Opinion
December 8, 1964
Henry C. Woicik for petitioner.
Leo A. Larkin, Corporation Counsel, for respondent.
In this proceeding pursuant to CPLR article 78, petitioner seeks review and annulment of the determination which terminated her employment as a substitute public school teacher upon her failure in the physical and medical examination, and "for an order requiring respondent to restore" such substitute license to her.
The submitted papers show that petitioner filed her application on June 21, 1963 for the announced examination for license as substitute teacher of common branches in day elementary school (grades 1-6) of this city; that the requisite conditions for eligibility plainly appeared on respondent's announcement as did also the scope of the examination and as here material petitioner was to receive or attain, together with other required passing grades, the mark of "satisfactory" on that part of the examination titled "Physical and medical test"; that albeit petitioner was not as yet given this last test, by reason of the alleged shortage of teachers, she was issued a substitute license dated July 24, 1963 upon respondent's recommendation to the Superintendent of Schools, subject, however, to the conditions appearing in respondent's announcement ( supra); that such substitute license issued to petitioner had imprinted thereon, as here pertinent, the following:
"EXCERPTS FROM BY-LAWS AND REGULATIONS OF BOARD OF EDUCATION
" Section 242 — Term of Substitute Licenses.
"Substitute licenses shall be issued by the Superintendent of Schools, subject to termination at any time by the Superintendent of Schools";
that petitioner taught during the school year September, 1963 to June 26, 1964; that by reason of her failure to pass the physical and medical examination, substitute license issued to petitioner was terminated on June 30, 1964.
The fact is noted, that petitioner's papers are devoid of any challenge or claim that the finding of the medical staff members was unjust or unreasonable. The only challenge appears to be as to respondent's power to deny her the right to continue in possession of the substitute teacher's license.
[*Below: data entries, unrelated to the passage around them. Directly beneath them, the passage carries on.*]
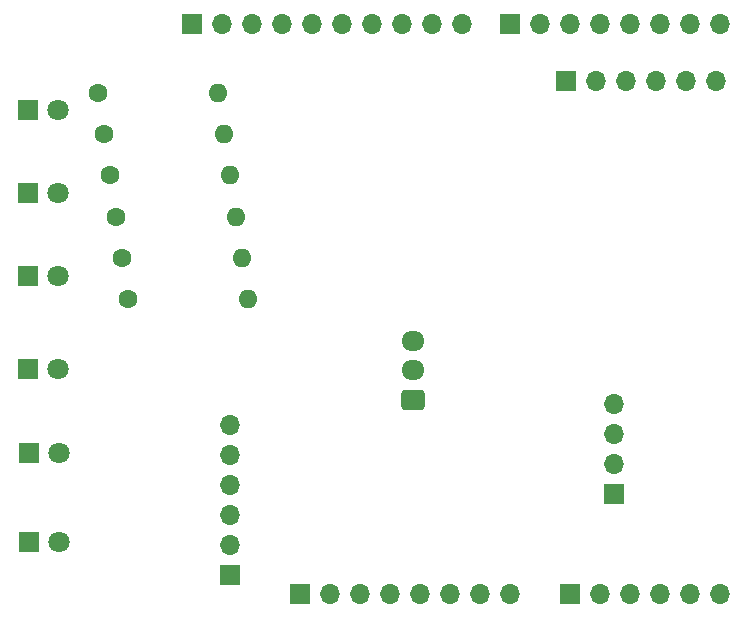
<source format=gbr>
%TF.GenerationSoftware,KiCad,Pcbnew,8.0.8*%
%TF.CreationDate,2025-03-13T13:25:16-06:00*%
%TF.ProjectId,Final_Project-REAL,46696e61-6c5f-4507-926f-6a6563742d52,rev?*%
%TF.SameCoordinates,Original*%
%TF.FileFunction,Soldermask,Bot*%
%TF.FilePolarity,Negative*%
%FSLAX46Y46*%
G04 Gerber Fmt 4.6, Leading zero omitted, Abs format (unit mm)*
G04 Created by KiCad (PCBNEW 8.0.8) date 2025-03-13 13:25:16*
%MOMM*%
%LPD*%
G01*
G04 APERTURE LIST*
G04 Aperture macros list*
%AMRoundRect*
0 Rectangle with rounded corners*
0 $1 Rounding radius*
0 $2 $3 $4 $5 $6 $7 $8 $9 X,Y pos of 4 corners*
0 Add a 4 corners polygon primitive as box body*
4,1,4,$2,$3,$4,$5,$6,$7,$8,$9,$2,$3,0*
0 Add four circle primitives for the rounded corners*
1,1,$1+$1,$2,$3*
1,1,$1+$1,$4,$5*
1,1,$1+$1,$6,$7*
1,1,$1+$1,$8,$9*
0 Add four rect primitives between the rounded corners*
20,1,$1+$1,$2,$3,$4,$5,0*
20,1,$1+$1,$4,$5,$6,$7,0*
20,1,$1+$1,$6,$7,$8,$9,0*
20,1,$1+$1,$8,$9,$2,$3,0*%
G04 Aperture macros list end*
%ADD10R,1.700000X1.700000*%
%ADD11O,1.700000X1.700000*%
%ADD12RoundRect,0.250000X0.725000X-0.600000X0.725000X0.600000X-0.725000X0.600000X-0.725000X-0.600000X0*%
%ADD13O,1.950000X1.700000*%
%ADD14C,1.600000*%
%ADD15O,1.600000X1.600000*%
%ADD16R,1.800000X1.800000*%
%ADD17C,1.800000*%
G04 APERTURE END LIST*
D10*
%TO.C,J1*%
X127940000Y-97460000D03*
D11*
X130480000Y-97460000D03*
X133020000Y-97460000D03*
X135560000Y-97460000D03*
X138100000Y-97460000D03*
X140640000Y-97460000D03*
X143180000Y-97460000D03*
X145720000Y-97460000D03*
%TD*%
D10*
%TO.C,J3*%
X150800000Y-97460000D03*
D11*
X153340000Y-97460000D03*
X155880000Y-97460000D03*
X158420000Y-97460000D03*
X160960000Y-97460000D03*
X163500000Y-97460000D03*
%TD*%
D10*
%TO.C,J2*%
X118796000Y-49200000D03*
D11*
X121336000Y-49200000D03*
X123876000Y-49200000D03*
X126416000Y-49200000D03*
X128956000Y-49200000D03*
X131496000Y-49200000D03*
X134036000Y-49200000D03*
X136576000Y-49200000D03*
X139116000Y-49200000D03*
X141656000Y-49200000D03*
%TD*%
D10*
%TO.C,J4*%
X145720000Y-49200000D03*
D11*
X148260000Y-49200000D03*
X150800000Y-49200000D03*
X153340000Y-49200000D03*
X155880000Y-49200000D03*
X158420000Y-49200000D03*
X160960000Y-49200000D03*
X163500000Y-49200000D03*
%TD*%
D10*
%TO.C,J5*%
X121975000Y-95825000D03*
D11*
X121975000Y-93285000D03*
X121975000Y-90745000D03*
X121975000Y-88205000D03*
X121975000Y-85665000D03*
X121975000Y-83125000D03*
%TD*%
D12*
%TO.C,J6*%
X137500000Y-81000000D03*
D13*
X137500000Y-78500000D03*
X137500000Y-76000000D03*
%TD*%
D14*
%TO.C,R3*%
X112340000Y-65500000D03*
D15*
X122500000Y-65500000D03*
%TD*%
D14*
%TO.C,R1*%
X113340000Y-72500000D03*
D15*
X123500000Y-72500000D03*
%TD*%
D14*
%TO.C,R5*%
X111340000Y-58500000D03*
D15*
X121500000Y-58500000D03*
%TD*%
D16*
%TO.C,D3*%
X104910000Y-78400000D03*
D17*
X107450000Y-78400000D03*
%TD*%
D16*
%TO.C,D2*%
X104960000Y-85500000D03*
D17*
X107500000Y-85500000D03*
%TD*%
D16*
%TO.C,D4*%
X104910000Y-70500000D03*
D17*
X107450000Y-70500000D03*
%TD*%
D10*
%TO.C,J7*%
X154500000Y-89000000D03*
D11*
X154500000Y-86460000D03*
X154500000Y-83920000D03*
X154500000Y-81380000D03*
%TD*%
D14*
%TO.C,R4*%
X111840000Y-62000000D03*
D15*
X122000000Y-62000000D03*
%TD*%
D16*
%TO.C,D5*%
X104910000Y-63500000D03*
D17*
X107450000Y-63500000D03*
%TD*%
D16*
%TO.C,D1*%
X104960000Y-93000000D03*
D17*
X107500000Y-93000000D03*
%TD*%
D14*
%TO.C,R2*%
X112840000Y-69000000D03*
D15*
X123000000Y-69000000D03*
%TD*%
D16*
%TO.C,D6*%
X104910000Y-56500000D03*
D17*
X107450000Y-56500000D03*
%TD*%
D14*
%TO.C,R6*%
X110840000Y-55000000D03*
D15*
X121000000Y-55000000D03*
%TD*%
D10*
%TO.C,J8*%
X150460000Y-54000000D03*
D11*
X153000000Y-54000000D03*
X155540000Y-54000000D03*
X158080000Y-54000000D03*
X160620000Y-54000000D03*
X163160000Y-54000000D03*
%TD*%
M02*

</source>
Section 224 of the By-Laws of the Board of Education of the City of New York states, as here material: " Substitute license means a license issued by the Superintendent of Schools upon the recommendation of the Board of Examiners and pursuant to which license the holder thereof may serve temporarily, in the field covered by said license". The same mandate as to the issuance of license by the Superintendent of Schools upon the recommendation of the Board of Examiners appears in section 234 of the By-Laws, and subdivision 7 of section 2566 Educ. of the Education Law. It therefore is clear that respondent is not empowered to issue licenses and the fact that respondent has no power to revoke or terminate licenses is conceded.
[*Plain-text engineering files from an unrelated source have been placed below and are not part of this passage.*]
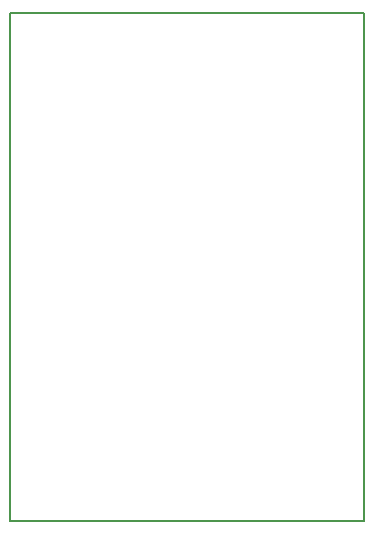
<source format=gbr>
G04 #@! TF.FileFunction,Profile,NP*
%FSLAX46Y46*%
G04 Gerber Fmt 4.6, Leading zero omitted, Abs format (unit mm)*
G04 Created by KiCad (PCBNEW 4.0.7-e2-6376~58~ubuntu16.04.1) date Mon Jun 18 09:51:27 2018*
%MOMM*%
%LPD*%
G01*
G04 APERTURE LIST*
%ADD10C,0.100000*%
%ADD11C,0.150000*%
G04 APERTURE END LIST*
D10*
D11*
X162000000Y-84000000D02*
X132000000Y-84000000D01*
X162000000Y-127000000D02*
X162000000Y-84000000D01*
X132000000Y-127000000D02*
X162000000Y-127000000D01*
X132000000Y-84000000D02*
X132000000Y-127000000D01*
M02*

</source>
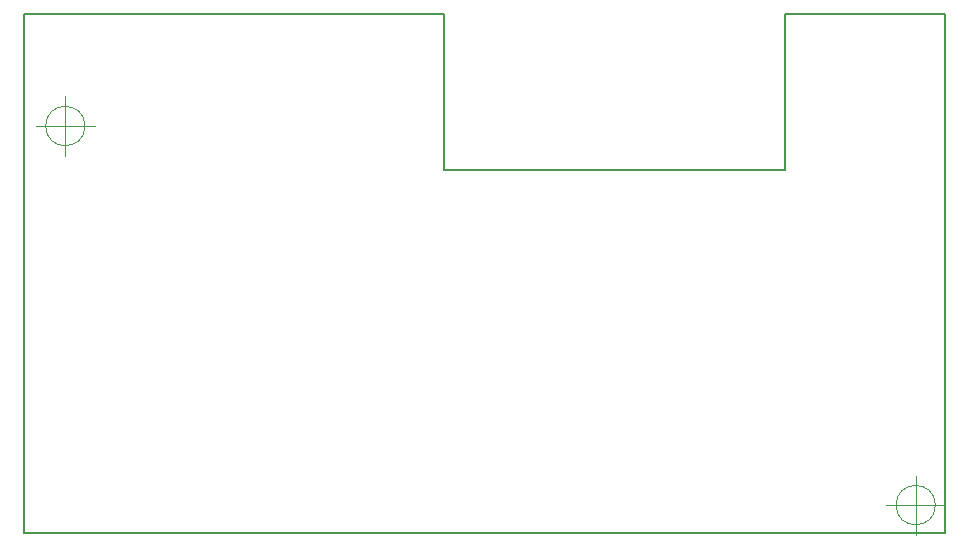
<source format=gbr>
%TF.GenerationSoftware,KiCad,Pcbnew,(5.1.6-0-10_14)*%
%TF.CreationDate,2021-01-11T12:54:44+11:00*%
%TF.ProjectId,esp32lcd,65737033-326c-4636-942e-6b696361645f,rev?*%
%TF.SameCoordinates,PX47868c0PY93d1cc0*%
%TF.FileFunction,Profile,NP*%
%FSLAX46Y46*%
G04 Gerber Fmt 4.6, Leading zero omitted, Abs format (unit mm)*
G04 Created by KiCad (PCBNEW (5.1.6-0-10_14)) date 2021-01-11 12:54:44*
%MOMM*%
%LPD*%
G01*
G04 APERTURE LIST*
%TA.AperFunction,Profile*%
%ADD10C,0.150000*%
%TD*%
%TA.AperFunction,Profile*%
%ADD11C,0.050000*%
%TD*%
G04 APERTURE END LIST*
D10*
X78000000Y44000000D02*
X64400000Y44000000D01*
X64400000Y30800000D02*
X64400000Y44000000D01*
X35600000Y30800000D02*
X64400000Y30800000D01*
X35600000Y44000000D02*
X35600000Y30800000D01*
D11*
X77166666Y2400000D02*
G75*
G03*
X77166666Y2400000I-1666666J0D01*
G01*
X73000000Y2400000D02*
X78000000Y2400000D01*
X75500000Y4900000D02*
X75500000Y-100000D01*
X5166666Y34500000D02*
G75*
G03*
X5166666Y34500000I-1666666J0D01*
G01*
X1000000Y34500000D02*
X6000000Y34500000D01*
X3500000Y37000000D02*
X3500000Y32000000D01*
D10*
X35600000Y44000000D02*
X0Y44000000D01*
X0Y0D02*
X0Y44000000D01*
X78000000Y0D02*
X0Y0D01*
X78000000Y44000000D02*
X78000000Y0D01*
M02*

</source>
It appears that petitioner received a passing grade in the English and interview tests, and pursuant to and in accordance with the terms of the examination announcement and as requested, she appeared on May 6, 1964 for her physical and medical examination. This test was conducted by two members of the medical staff of the Board of Education. The findings of the two doctors, in which a third member of the medical staff concurred, was that petitioner was found "NOT FIT" for service because of obesity — overweight. Such conclusion was based upon the results of the examination which showed that petitioner was 22 years of age, weighed 243 pounds and her height was 69 inches; that the standard weight for her height and build was 174 pounds. The conclusion thus reached was that petitioner was 69 pounds overweight and therefore not fit for service.
Petitioner does not controvert nor deny and the court cannot overlook nor ignore the fact that she was apprised of the conditions under which the substitute teacher's license was issued to her, one of the conditions being that a "satisfactory" rating was to be attained in the physical and medical examination. Since the standard of eligibility must be fair to all ( Matter of Andresen v. Rice, 277 N.Y. 271), respondent could not change the required criteria solely to benefit petitioner ( Matter of O'Brien v. Delaney, 255 App. Div. 385, affd. 280 N.Y. 697).
Since petitioner with knowledge and understanding applied for and took the examination given by respondent as authorized and pursuant to its duty (By-Laws, art. VII, § 67, par. 2), she was bound by all the requirements and conditions relevant thereto. Upon her failure to receive the "satisfactory" rating on one phase of the test, the Board of Examiners had no alternative other than to certify to the Superintendent of Schools that petitioner's extension of validity of her license beyond June 30, 1964 be refused. Harsh as it may seem, the court is without authority to change the result. Under the circumstances here shown, it cannot "be said that the board in this case fixed standards which were unreasonable with respect to the physical fitness of candidates. The rule of law is that, unless the standards applied by the appointing body are so clearly irrelevant and unreasonable as to palpably be arbitrary and improper they are to be sustained ( People ex rel. Moriarity v. Creelman, 206 N.Y. 570, 576)." ( Matter of Strauss v. Hannig, 256 App. Div. 662, 664, affd. 281 N.Y. 612; Warner v. Board of Educ., 12 N.Y.2d 924, affg. 14 A.D.2d 300.) The petition is accordingly dismissed.